GUIMARÃES A TREINAR

Por todo o concelho há gente que treina ao fim-de-semana. Não têm clube nem treinador, não ganham medalhas e ninguém lhes bate palmas. Os desportistas informais são cada vez mais.

A reunião do grupo de amigos está marcada para as nove, ainda faltam 10 minutos e João já dá pequenas corridas para cá e para lá, no Parque da Cidade Desportiva, junto à Pista de Atletismo Irmãos Castro. Todos os domingos é o primeiro a chegar. “Gosto de chegar primeiro, para fazer uns exercícios de aquecimento”. Confessa que já teve lesões por começar a correr sem fazer aquecimento e que isso lhe serviu de lição. João pertence a um dos muitos grupos que neste parque, e noutros pelo concelho, correm sem pertencerem a nenhum clube, sem terem nenhum treinador e muitas vezes sem nenhum outro objetivo que não seja manter-se ativo. Enquanto o grupo do João vai tomando forma, na estrutura de street workout, dois jovens fazem exercícios que parecem desafiar a lei da gravidade, também por ali passam alguns grupos de praticantes de BTT. Os das bicicletas estão só de passagem, fazem duas voltas de aquecimento e arrancam à procura de outras emoções. Só ficam as duplas de pai e filho, a pedalar mais calmamente.

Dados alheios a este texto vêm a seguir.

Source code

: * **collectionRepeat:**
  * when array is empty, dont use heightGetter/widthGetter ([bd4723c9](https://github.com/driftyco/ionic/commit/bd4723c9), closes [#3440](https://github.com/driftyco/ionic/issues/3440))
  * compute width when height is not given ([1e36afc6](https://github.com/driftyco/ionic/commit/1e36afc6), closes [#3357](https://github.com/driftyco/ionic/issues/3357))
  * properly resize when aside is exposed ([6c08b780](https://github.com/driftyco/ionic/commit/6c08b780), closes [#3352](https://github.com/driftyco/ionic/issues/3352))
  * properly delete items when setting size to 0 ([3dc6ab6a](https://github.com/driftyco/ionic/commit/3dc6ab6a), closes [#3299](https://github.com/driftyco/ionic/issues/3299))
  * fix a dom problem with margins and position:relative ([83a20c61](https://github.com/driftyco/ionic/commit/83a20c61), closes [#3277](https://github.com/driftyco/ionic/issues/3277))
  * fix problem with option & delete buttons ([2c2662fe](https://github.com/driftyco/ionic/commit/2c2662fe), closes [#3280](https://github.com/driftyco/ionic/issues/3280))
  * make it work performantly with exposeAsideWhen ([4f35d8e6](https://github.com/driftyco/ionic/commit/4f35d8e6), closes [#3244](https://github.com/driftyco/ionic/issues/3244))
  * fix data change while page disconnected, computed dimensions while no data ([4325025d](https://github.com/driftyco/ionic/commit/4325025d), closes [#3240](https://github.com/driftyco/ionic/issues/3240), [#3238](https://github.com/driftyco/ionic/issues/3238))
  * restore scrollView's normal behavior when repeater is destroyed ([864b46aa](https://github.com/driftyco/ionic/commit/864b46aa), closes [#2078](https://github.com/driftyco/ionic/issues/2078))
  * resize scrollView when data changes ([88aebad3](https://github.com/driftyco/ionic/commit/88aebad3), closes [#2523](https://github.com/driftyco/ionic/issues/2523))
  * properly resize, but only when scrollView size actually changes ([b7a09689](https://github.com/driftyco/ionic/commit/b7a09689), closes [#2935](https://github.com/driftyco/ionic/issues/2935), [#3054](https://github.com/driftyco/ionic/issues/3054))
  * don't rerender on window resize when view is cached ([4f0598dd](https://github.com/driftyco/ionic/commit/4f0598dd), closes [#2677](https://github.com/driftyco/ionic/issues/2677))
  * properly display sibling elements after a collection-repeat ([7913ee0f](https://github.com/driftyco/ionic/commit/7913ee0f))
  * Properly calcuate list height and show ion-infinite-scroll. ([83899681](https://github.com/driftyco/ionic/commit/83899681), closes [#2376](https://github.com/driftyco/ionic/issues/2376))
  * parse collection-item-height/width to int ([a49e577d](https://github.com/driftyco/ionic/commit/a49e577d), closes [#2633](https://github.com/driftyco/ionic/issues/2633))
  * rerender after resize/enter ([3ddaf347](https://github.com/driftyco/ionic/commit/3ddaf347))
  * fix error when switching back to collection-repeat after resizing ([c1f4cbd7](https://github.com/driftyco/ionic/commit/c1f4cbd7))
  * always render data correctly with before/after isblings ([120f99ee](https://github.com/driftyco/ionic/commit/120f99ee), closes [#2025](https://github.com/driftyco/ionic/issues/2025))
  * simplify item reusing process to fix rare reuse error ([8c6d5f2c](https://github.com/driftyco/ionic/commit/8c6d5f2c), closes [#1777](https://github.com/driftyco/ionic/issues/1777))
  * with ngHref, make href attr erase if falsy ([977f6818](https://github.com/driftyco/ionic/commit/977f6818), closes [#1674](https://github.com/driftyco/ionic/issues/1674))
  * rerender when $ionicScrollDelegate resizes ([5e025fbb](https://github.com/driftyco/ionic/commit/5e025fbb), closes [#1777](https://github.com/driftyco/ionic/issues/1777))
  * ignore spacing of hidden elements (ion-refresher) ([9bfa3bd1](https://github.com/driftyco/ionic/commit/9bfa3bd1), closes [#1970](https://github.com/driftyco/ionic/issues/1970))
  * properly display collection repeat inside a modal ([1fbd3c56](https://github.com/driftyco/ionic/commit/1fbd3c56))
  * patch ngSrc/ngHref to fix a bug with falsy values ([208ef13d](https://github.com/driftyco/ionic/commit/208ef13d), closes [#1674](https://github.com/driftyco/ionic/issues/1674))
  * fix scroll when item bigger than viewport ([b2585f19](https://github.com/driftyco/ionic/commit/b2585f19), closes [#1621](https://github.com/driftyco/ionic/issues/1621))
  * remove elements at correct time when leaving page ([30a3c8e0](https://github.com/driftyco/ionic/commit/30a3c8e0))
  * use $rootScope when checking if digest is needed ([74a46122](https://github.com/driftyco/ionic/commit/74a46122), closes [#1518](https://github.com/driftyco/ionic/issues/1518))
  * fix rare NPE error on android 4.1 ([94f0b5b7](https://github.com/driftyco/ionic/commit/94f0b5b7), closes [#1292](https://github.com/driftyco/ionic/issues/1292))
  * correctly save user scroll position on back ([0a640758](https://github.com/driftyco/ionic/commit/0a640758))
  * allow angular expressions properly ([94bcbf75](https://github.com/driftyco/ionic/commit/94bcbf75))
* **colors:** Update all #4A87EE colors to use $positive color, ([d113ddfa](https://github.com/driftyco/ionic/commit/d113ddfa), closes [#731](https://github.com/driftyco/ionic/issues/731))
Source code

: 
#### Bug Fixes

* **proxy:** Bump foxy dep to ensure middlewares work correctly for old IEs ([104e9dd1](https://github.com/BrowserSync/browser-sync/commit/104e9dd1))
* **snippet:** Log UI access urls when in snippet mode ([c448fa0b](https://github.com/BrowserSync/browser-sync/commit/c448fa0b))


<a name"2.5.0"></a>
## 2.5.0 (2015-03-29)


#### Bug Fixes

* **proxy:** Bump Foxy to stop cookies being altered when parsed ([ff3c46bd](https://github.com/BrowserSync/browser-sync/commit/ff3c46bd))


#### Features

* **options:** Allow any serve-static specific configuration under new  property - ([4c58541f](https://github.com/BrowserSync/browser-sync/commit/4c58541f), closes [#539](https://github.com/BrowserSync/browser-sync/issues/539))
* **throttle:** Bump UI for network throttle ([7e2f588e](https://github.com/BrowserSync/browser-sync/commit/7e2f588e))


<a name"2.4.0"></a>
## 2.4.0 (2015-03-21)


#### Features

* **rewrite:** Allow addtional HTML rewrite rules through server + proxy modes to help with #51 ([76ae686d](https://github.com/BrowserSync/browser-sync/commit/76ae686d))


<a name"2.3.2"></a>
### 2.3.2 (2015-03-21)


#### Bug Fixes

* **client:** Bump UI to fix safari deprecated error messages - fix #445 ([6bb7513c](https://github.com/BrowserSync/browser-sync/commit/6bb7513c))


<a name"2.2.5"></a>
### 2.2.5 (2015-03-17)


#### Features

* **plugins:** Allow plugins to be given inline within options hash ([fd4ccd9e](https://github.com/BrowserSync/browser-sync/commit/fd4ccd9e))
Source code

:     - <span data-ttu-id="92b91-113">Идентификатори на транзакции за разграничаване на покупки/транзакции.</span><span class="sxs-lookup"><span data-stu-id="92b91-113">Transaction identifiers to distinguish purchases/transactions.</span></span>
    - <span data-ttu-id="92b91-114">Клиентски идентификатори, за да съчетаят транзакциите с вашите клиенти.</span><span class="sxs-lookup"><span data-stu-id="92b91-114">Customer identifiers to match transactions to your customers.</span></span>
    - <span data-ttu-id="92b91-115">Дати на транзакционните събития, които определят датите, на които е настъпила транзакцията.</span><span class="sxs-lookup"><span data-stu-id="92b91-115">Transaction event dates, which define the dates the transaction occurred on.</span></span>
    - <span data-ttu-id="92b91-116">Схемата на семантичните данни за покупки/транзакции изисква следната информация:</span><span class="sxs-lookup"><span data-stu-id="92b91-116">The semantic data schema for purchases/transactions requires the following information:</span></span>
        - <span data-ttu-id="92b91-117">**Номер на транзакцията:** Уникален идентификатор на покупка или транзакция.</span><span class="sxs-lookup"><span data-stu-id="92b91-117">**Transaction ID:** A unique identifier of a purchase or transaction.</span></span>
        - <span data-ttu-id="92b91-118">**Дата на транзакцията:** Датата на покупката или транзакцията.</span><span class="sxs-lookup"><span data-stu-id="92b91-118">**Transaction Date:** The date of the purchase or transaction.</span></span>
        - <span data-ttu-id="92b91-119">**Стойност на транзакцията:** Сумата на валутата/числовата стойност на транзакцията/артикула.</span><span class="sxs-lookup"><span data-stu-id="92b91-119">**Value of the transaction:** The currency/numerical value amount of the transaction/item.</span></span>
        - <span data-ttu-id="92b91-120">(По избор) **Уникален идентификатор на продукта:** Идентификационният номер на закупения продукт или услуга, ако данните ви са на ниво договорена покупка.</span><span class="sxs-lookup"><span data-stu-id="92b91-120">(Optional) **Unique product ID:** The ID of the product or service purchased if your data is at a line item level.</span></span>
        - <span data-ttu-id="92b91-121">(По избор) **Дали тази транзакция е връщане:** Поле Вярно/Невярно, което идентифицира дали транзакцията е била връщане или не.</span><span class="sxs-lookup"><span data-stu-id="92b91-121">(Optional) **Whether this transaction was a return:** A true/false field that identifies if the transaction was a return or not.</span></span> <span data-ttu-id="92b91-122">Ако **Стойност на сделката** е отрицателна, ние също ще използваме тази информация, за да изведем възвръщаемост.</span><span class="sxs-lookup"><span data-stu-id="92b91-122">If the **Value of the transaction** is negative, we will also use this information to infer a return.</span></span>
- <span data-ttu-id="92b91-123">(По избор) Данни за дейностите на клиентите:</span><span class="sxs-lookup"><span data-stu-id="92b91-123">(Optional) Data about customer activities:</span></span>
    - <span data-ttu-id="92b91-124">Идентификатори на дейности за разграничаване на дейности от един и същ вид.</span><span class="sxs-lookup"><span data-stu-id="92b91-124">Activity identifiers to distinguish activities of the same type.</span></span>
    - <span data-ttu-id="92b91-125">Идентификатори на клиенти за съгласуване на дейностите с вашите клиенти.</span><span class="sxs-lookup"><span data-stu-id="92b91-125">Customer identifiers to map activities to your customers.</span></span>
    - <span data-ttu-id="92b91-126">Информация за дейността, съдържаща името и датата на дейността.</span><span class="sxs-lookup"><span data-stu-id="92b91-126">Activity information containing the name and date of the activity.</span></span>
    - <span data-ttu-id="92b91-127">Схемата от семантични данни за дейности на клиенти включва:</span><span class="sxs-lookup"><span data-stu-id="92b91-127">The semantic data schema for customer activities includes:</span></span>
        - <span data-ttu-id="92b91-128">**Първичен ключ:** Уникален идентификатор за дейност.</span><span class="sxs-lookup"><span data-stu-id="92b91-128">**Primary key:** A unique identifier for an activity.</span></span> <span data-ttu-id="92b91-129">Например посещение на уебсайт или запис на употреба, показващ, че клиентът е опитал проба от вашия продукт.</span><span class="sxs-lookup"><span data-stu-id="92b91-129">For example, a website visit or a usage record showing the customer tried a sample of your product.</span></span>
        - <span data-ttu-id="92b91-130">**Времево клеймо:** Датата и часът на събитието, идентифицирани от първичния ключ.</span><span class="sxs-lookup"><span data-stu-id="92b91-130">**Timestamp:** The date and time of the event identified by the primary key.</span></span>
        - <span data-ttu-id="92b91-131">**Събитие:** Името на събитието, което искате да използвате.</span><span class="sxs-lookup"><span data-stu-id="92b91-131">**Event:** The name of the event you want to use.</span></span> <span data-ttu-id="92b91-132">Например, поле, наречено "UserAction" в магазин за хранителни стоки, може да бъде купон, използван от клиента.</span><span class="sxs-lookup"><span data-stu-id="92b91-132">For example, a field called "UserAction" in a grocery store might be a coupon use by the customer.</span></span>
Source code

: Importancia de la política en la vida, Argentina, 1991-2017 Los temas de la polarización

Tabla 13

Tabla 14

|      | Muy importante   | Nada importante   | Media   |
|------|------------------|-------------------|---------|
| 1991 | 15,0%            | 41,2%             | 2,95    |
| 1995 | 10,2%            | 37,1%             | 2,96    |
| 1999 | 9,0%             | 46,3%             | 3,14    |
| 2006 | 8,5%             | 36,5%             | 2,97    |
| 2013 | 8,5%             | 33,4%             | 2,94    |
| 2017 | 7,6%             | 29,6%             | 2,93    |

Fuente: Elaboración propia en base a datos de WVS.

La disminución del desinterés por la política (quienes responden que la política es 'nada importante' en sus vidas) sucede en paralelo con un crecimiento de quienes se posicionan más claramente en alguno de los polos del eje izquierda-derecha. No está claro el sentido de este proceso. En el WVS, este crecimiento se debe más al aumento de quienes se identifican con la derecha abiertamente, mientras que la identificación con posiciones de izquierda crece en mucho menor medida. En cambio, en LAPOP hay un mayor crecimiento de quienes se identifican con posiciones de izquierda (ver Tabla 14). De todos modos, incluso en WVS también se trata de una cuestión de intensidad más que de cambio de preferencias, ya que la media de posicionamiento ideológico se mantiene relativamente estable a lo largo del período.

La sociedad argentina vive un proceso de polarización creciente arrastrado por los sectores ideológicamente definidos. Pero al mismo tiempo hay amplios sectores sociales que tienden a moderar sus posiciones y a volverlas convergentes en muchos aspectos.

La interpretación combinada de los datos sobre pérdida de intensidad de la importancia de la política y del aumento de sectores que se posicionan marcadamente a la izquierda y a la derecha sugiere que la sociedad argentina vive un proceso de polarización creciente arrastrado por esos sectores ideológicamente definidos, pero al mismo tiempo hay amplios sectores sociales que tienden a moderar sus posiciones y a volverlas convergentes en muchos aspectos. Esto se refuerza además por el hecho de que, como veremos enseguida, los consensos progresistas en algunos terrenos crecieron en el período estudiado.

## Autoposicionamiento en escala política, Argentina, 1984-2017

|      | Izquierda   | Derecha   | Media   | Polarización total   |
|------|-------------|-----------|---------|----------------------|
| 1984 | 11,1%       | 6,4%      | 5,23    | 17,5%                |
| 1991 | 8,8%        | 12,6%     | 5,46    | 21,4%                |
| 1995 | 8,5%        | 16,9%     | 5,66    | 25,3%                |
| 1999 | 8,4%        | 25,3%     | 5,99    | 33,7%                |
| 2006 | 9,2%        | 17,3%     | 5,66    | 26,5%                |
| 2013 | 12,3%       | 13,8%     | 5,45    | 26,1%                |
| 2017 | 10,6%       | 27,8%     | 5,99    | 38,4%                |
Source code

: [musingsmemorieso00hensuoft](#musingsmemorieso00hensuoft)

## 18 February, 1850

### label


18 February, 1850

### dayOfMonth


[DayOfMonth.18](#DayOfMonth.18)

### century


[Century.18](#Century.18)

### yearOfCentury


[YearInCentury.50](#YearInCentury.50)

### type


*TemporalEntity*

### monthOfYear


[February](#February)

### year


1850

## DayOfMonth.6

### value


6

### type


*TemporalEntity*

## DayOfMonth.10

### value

O grupo está pronto para arrancar, sete homens e uma senhora. São amigos de infância, colegas de trabalho e familiares. Na maior parte dos casos não se vêm durante a semana, alguns trabalham no Porto, porém, domingo às nove horas têm um compromisso e se alguém falta tem que telefonar porque senão o grupo fica preocupado. O ritual já tem dois anos, “com mais gente no verão, com menos agora que chegou o inverno”, explica João antes de arrancar. O grupo rapidamente se confunde com uma série de outros que por ali andam a treinar. A pista de atletismo é mesmo ali ao lado e, por isso, também ali correm atletas mais sérios. Estes nota-se pela maneira como correm que são de outros campeonatos. Há casais e senhoras que caminham em passo enérgico, mas que parecem paradas quando os corredores passam por eles.

À mesma hora que o João e os amigos começaram a correr, na Costa, o Miguel e o Luís davam duas voltas de aquecimento ao Parque da Cidade com as bicicletas de BTT. “Vamos subir a Penha, descer para o lado de Infantas, atravessar por Jugueiros, Fareja, até Cepães, depois voltamos pela pista de cicloturismo”. Por todo o concelho, aos fins-de-semana e durante a semana ao fim do dia, milhares de pessoas aproveitam as infraestruturas existentes para a prática desportiva informal. Há pessoas muito distintas, desde verdadeiros atletas amadores, passando pelos habituais grupos de amigos que se juntam para jogar futebol, pelos pais e filhos e pelos avós que fazem caminhada. Há um pouco de tudo nesta cidade que sai à rua para fazer exercício.

“As pessoas já perceberam que se querem ter mais saúde têm que se mexer”

O grupo do João acaba o treino às 11 horas. Dois foram embora mais cedo, por isso, são apenas cinco a fazer alongamentos de frente para os relvados do parque. Na centro dos enormes relvados há um jogo de futebol a começar e lá ao fundo na estrada passa um enorme grupo de ciclistas. “As pessoas já perceberam que se querem ter mais saúde têm que se mexer,” diz Eduardo, um veterano de outro grupo que também já terminou o treino. “ Com a crise as pessoas deixaram de ter dinheiro para ir aos ginásios, aqui só é preciso ter um par de sapatilhas,” segundo Eduardo é a razão para haver cada vez mais pessoas a fazer desporto na rua. Mas também pode acontecer o contrário, como no caso do Nuno, um praticante de Street Workout que começou na rua e agora também faz ginásio. “Há alturas do ano em que está muito frio, além disso, precisava de ajuda para desenvolver,” explica Nuno.

João despede-se do grupo, metem-se nos carros rumo a casa. Do outro lado da cidade Miguel e Luís já vêm a fazer as últimas centenas de metros da pista de cicloturismo. Quando chegarem ao final cada um mete pelo seu caminho em direção a casa. A manhã caminha para o fim e por todo o lado há pessoas a terminar os seus treinos e a regressar a casa.

Guimarães é uma cidade mobilizada para a prática desportiva informal. A sensibilização pelos médicos e a crise terão o seu papel, mas a existência de excelentes locais para a prática também são determinantes nesta massificação do exercício informal. A paixão da cidade, e pelo concelho em geral, pelo desporto exprime-se já não só na dedicação aos clubes e coletividades, mas na própria prática de cada um.